Records drawn from a dataset:
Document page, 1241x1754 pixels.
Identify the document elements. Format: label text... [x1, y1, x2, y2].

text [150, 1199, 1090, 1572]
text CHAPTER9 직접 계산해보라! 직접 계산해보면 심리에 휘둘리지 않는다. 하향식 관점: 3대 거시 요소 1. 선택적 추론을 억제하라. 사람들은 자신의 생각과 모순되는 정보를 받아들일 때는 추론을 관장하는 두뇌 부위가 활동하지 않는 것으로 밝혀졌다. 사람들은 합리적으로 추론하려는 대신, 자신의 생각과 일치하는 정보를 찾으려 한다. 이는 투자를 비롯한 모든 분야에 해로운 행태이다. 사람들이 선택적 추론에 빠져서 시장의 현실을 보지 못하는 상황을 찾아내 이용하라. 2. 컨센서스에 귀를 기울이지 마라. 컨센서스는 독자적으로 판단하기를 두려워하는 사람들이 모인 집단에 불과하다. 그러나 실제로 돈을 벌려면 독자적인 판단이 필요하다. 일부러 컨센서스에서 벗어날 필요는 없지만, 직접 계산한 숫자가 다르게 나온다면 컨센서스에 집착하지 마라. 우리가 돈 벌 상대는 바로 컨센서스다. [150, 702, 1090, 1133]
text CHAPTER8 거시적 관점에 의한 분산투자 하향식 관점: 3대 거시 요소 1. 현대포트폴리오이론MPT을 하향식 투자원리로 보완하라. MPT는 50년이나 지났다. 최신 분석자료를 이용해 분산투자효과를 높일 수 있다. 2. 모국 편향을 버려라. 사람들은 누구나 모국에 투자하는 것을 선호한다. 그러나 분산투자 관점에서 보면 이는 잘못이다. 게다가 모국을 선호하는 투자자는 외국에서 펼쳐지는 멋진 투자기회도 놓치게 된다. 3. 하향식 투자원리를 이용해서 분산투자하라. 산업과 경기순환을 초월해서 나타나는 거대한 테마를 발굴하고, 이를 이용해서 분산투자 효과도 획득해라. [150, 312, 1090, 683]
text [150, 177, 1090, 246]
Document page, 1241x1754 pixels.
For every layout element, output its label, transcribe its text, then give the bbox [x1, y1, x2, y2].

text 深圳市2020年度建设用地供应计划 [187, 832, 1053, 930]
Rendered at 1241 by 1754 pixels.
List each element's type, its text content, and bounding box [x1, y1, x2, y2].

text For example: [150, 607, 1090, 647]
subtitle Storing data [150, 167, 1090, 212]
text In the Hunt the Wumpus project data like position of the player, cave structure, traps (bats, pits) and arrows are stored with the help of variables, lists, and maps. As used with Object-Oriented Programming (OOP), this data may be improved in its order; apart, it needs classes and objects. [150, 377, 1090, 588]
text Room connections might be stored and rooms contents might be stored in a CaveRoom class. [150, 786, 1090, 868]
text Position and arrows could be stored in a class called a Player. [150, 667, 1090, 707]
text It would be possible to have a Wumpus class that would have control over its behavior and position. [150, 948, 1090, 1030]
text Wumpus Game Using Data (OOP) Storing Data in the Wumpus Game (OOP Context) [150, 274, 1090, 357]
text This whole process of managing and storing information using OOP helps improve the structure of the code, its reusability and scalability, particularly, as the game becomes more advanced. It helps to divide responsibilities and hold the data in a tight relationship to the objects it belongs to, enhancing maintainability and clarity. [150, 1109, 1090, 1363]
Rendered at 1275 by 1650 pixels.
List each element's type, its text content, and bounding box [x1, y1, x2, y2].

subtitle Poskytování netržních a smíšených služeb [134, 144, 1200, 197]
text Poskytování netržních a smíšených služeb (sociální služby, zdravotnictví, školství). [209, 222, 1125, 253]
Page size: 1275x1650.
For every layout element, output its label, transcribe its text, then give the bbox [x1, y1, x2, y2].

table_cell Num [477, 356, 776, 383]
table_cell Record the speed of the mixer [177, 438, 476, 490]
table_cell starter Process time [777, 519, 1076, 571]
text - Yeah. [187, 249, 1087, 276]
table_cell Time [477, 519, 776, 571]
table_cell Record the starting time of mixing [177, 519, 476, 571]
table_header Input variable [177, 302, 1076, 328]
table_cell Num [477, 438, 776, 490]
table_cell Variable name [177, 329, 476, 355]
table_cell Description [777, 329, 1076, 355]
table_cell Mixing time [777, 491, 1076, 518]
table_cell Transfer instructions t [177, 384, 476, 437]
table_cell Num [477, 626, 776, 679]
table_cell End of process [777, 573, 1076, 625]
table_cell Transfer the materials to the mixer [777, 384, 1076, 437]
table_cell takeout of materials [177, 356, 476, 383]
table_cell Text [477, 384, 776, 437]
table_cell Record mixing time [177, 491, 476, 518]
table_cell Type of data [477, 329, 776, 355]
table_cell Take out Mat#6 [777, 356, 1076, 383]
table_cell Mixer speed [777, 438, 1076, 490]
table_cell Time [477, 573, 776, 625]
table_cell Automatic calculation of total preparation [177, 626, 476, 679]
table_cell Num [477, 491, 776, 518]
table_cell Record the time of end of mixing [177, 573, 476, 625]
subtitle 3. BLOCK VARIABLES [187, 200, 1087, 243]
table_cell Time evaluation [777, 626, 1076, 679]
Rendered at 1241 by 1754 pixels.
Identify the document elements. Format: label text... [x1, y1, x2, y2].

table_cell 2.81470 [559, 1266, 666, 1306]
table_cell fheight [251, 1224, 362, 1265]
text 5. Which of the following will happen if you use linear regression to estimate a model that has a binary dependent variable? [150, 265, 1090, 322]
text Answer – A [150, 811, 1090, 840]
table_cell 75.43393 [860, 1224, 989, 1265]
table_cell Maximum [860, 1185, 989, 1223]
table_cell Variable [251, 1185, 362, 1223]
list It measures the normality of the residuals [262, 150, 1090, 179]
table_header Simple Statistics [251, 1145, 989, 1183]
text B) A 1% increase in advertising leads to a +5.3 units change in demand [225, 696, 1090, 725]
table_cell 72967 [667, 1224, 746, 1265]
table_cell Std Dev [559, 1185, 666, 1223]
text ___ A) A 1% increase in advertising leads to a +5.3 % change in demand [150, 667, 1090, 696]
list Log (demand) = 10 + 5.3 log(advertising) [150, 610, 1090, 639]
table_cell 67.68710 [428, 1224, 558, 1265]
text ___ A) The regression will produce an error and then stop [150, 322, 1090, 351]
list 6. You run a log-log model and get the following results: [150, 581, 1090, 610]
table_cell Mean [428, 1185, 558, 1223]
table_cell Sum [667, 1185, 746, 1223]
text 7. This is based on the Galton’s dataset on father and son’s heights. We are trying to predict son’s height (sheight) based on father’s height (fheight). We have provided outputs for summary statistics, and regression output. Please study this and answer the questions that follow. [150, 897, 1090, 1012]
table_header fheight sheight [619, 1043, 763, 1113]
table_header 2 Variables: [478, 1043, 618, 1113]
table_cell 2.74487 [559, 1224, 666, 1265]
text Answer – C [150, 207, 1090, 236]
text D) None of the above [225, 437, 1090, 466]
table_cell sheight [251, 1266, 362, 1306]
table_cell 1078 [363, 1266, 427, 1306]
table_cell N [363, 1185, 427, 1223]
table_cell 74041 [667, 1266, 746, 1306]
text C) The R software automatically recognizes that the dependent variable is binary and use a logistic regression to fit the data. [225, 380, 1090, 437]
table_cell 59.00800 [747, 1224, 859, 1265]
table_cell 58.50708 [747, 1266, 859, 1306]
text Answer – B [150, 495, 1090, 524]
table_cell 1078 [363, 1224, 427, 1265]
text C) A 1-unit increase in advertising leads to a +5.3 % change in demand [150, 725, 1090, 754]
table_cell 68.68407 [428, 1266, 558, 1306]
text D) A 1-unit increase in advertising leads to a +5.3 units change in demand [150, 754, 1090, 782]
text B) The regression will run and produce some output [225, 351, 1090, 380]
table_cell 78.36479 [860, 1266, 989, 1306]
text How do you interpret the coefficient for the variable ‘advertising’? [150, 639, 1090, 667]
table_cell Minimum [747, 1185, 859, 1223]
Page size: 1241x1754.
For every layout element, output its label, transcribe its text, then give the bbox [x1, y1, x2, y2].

**Action item**
Say how many lines in the entries above contain the string "have", offering no other words.

**Answer section**
2